(Source data begins)

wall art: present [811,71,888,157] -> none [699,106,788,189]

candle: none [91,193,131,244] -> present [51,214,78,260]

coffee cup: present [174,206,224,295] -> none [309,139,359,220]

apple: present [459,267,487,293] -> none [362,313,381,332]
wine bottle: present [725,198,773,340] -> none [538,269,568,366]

(Source data ends)
(Source data begins)

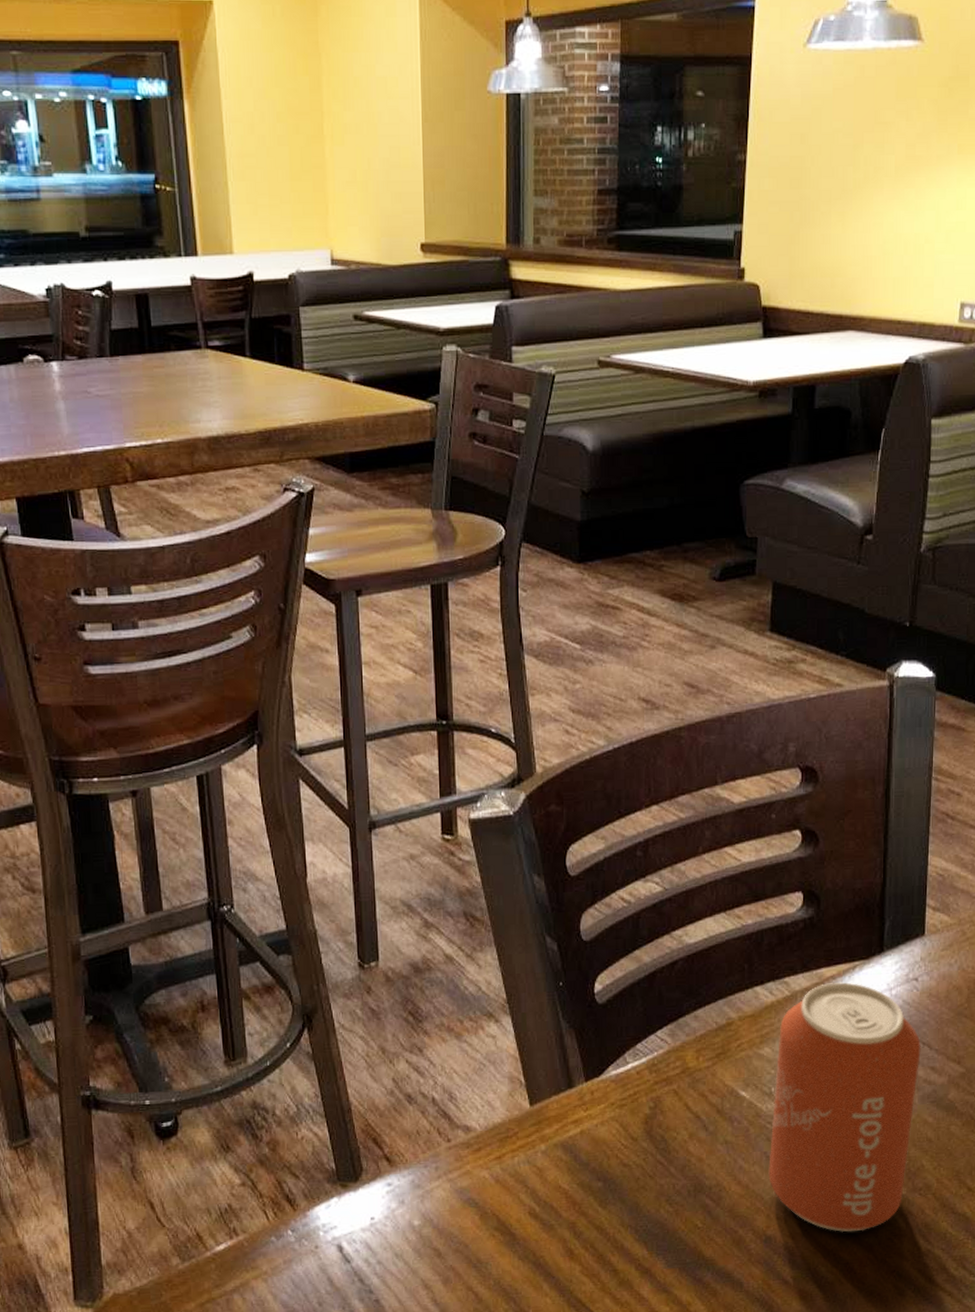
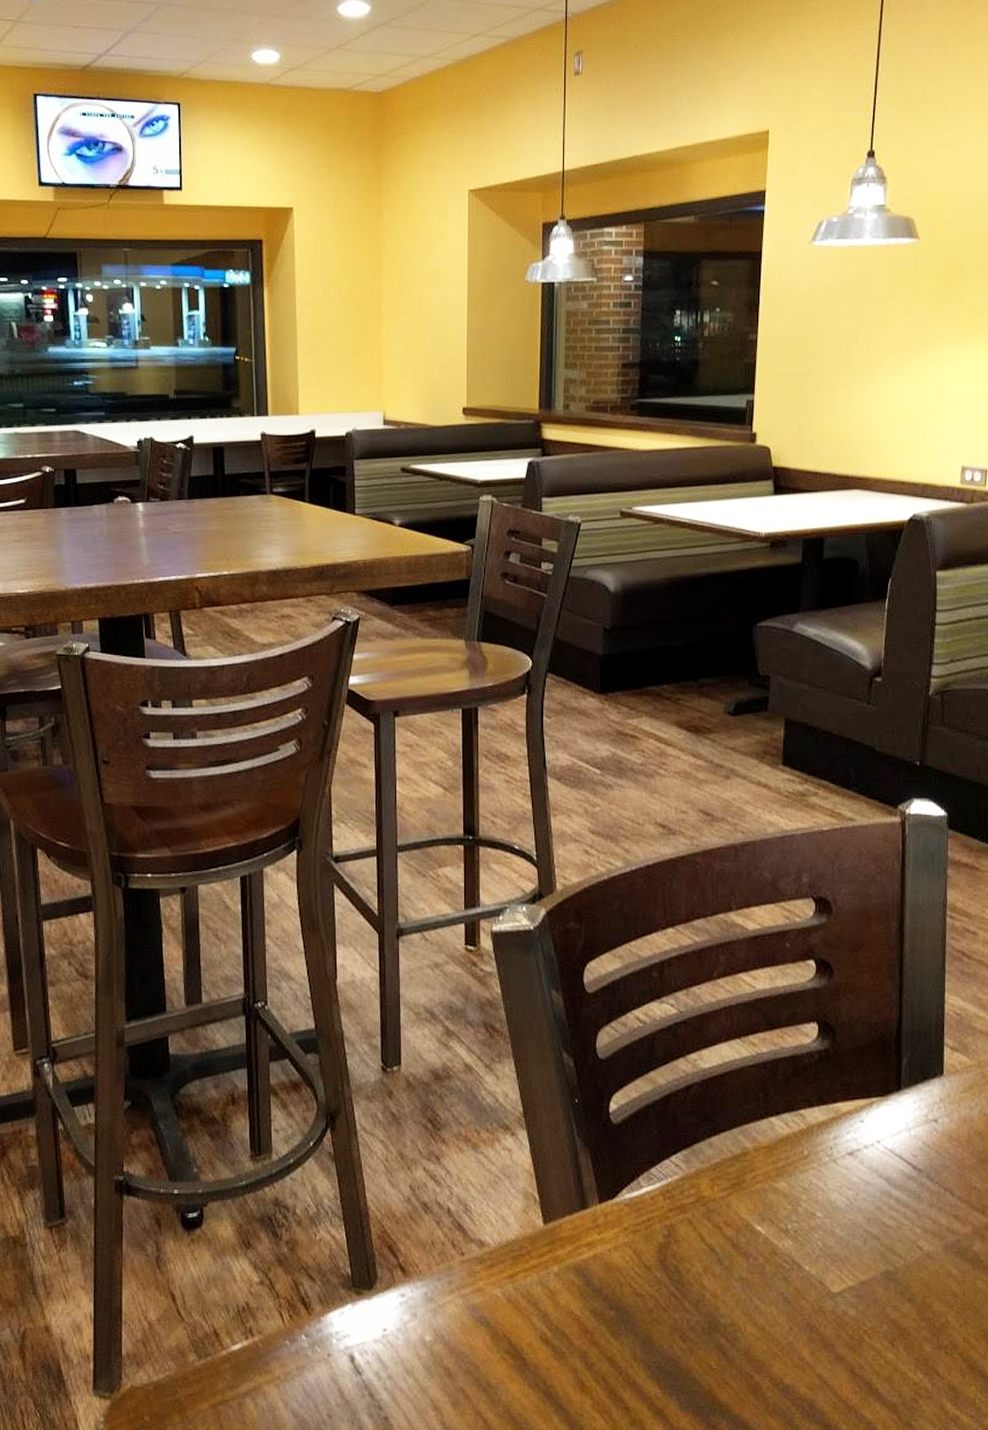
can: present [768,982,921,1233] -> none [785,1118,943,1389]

(Source data ends)
(Source data begins)

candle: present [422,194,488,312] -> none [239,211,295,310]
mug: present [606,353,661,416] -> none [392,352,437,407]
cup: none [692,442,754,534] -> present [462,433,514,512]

(Source data ends)

# [Brief]
Every line of the entries above that holds "candle" should be copied out.

# [Solved problem]
candle: none [91,193,131,244] -> present [51,214,78,260]
candle: present [422,194,488,312] -> none [239,211,295,310]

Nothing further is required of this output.